Polecenie 1 :: Proszę przepisać bez zmian wiersze listingu, zaczynając od wiersza zawierającego „Vì số tân chức” i kończąc na ostatnim wierszu listingu.

Fragment dokumentu ::

Warunki wejścia w reżim estońskiego CITu w Polskim Ładzie

W związku z tym, że estoński CIT jest wyjątkiem od reguły standardowego opodatkowania dochodu stawką 19% nie każdy podmiot ma prawo z tego reżimu skorzystać. Po pierwsze istnieją wyłączenia podmiotowe, które mówią o tym jakie podmioty nie mają prawa skorzystać z opodatkowania estońskim CIT. Mowa o przedsiębiorstwach finansowych, instytucjach pożyczkowych, podmiotach działających w specjalnych strefach ekonomicznych, podatnikach w stanie upadłości lub likwidacji. 

W celu zniechęcenia podatników do przekształceń z pobudek czysto podatkowych, wprowadzono również wyłączenie możliwości rozliczenia się estońskim CIT przez okres dwóch kolejnych lat podatkowych (minimum 24 miesiące) u podmiotów powstałych z połączenia, podziału, wniesienia do spółki ZCP lub składników po likwidacyjnych innego przedsiębiorstwa.

Kolejną kwestią są warunki formalne i faktyczne jakie musi spełniać podatnik, aby wejść w reżim estońskiego CIT i móc z niego korzystać. Należy zaznaczyć, że prawo do skorzystania z estońskiego CIT mają spółki o prostej strukturze. Oznacza to, że udziałowcami w takiej spółce mogą być wyłącznie osoby fizyczne, a i sama spółka nie może być udziałowcem w innych podmiotach. Kolejnym istotnym warunkiem jest odpowiedni poziom zatrudnienia. Podatnik musi zatrudniać na podstawie umowy o pracę co najmniej 3 osoby w przeliczeniu na pełne etaty, niebędące udziałowcami, akcjonariuszami ani wspólnikami tego podatnika, przez okres co najmniej 300 dni w roku podatkowym lub ponosić miesięcznie wydatki na wynagrodzenia co najmniej 3 osób fizycznych, niebędących udziałowcami, akcjonariuszami ani wspólnikami tego podatnika z tytułu umów w związku z którymi pobierane są zaliczki na podatek dochodowy od osób fizycznych i składki społeczne (np. umowa zlecenie) w wysokości co najmniej trzykrotności przeciętnego wynagrodzenia. W przypadku małych podatników i podmiotów rozpoczynających prowadzenie działalności warunki poziomu zatrudnienia zostały nieco złagodzone w początkowym okresie, jednak od drugiego roku konieczne jest zwiększanie poziomu zatrudnienia, aby ostatecznie osiągnąć poziom określony w przepisie.

Polecenie 2 ::
Odpowiedz krótko na pytania do tekstu o estońskim CIT.
(a) Jaką stawką opodatkowany jest dochód według standardowej reguły?
(b) Przez ile kolejnych lat podatkowych podmioty powstałe z połączenia lub podziału nie mogą rozliczać się estońskim CIT?
(c) Ile osób w przeliczeniu na pełne etaty musi podatnik zatrudniać na podstawie umowy o pracę?

Pozycje zbioru danych ::
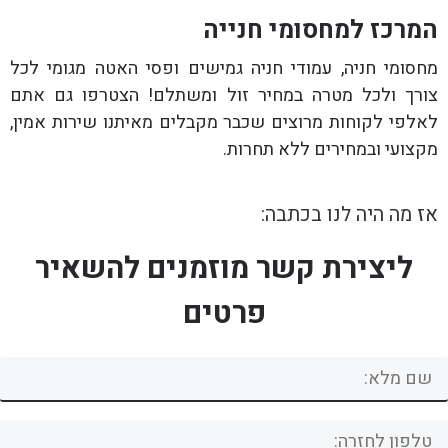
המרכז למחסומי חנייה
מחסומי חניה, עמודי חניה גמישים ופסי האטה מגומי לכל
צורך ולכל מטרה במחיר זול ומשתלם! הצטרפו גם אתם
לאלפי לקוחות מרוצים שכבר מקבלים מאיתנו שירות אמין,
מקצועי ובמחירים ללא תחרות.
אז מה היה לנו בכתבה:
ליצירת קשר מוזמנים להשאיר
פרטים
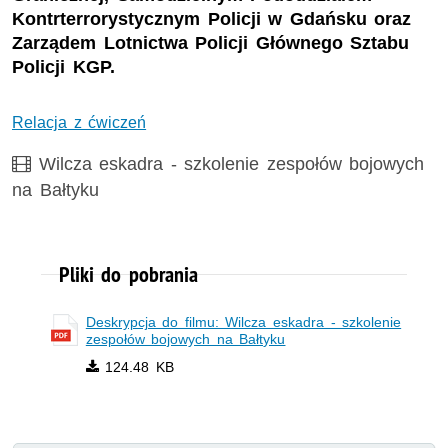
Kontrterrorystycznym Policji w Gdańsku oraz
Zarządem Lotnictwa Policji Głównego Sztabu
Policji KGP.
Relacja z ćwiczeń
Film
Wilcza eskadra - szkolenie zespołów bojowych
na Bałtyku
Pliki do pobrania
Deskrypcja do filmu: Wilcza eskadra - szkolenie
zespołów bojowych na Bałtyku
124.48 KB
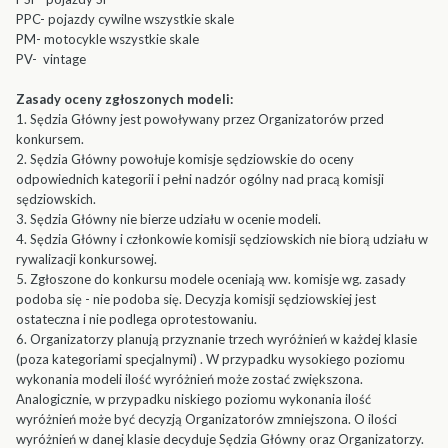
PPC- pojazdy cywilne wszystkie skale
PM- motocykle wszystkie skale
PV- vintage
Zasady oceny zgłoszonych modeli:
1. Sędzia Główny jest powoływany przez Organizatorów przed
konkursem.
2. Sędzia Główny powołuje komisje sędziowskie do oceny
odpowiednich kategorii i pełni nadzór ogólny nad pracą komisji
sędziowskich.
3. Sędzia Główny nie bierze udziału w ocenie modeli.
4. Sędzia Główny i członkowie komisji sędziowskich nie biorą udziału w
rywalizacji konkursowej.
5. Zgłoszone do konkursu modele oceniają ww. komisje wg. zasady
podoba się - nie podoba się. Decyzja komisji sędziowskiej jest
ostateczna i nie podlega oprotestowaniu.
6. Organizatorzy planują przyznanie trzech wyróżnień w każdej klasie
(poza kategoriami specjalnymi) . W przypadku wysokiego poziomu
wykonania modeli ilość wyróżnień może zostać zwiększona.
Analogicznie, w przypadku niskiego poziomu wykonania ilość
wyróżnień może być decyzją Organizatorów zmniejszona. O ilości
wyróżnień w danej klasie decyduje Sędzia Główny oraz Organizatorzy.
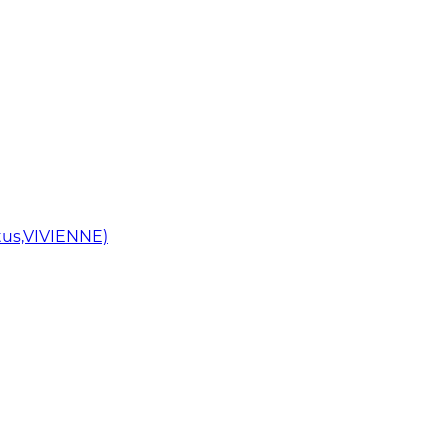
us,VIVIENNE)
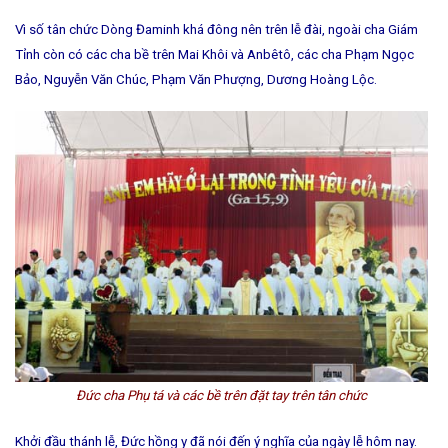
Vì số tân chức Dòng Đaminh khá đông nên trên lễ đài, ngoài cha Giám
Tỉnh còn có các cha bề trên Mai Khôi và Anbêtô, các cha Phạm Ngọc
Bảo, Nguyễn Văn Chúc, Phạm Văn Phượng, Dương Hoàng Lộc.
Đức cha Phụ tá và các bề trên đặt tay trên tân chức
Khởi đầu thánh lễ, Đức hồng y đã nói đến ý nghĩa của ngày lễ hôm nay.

Odpowiedź 1 ::
Vì số tân chức Dòng Đaminh khá đông nên trên lễ đài, ngoài cha Giám
Tỉnh còn có các cha bề trên Mai Khôi và Anbêtô, các cha Phạm Ngọc
Bảo, Nguyễn Văn Chúc, Phạm Văn Phượng, Dương Hoàng Lộc.
Đức cha Phụ tá và các bề trên đặt tay trên tân chức
Khởi đầu thánh lễ, Đức hồng y đã nói đến ý nghĩa của ngày lễ hôm nay.

Odpowiedź 2 ::
(a) Stawką 19%.
(b) Przez dwa kolejne lata podatkowe (minimum 24 miesiące).
(c) Co najmniej 3 osoby, przez okres co najmniej 300 dni w roku podatkowym.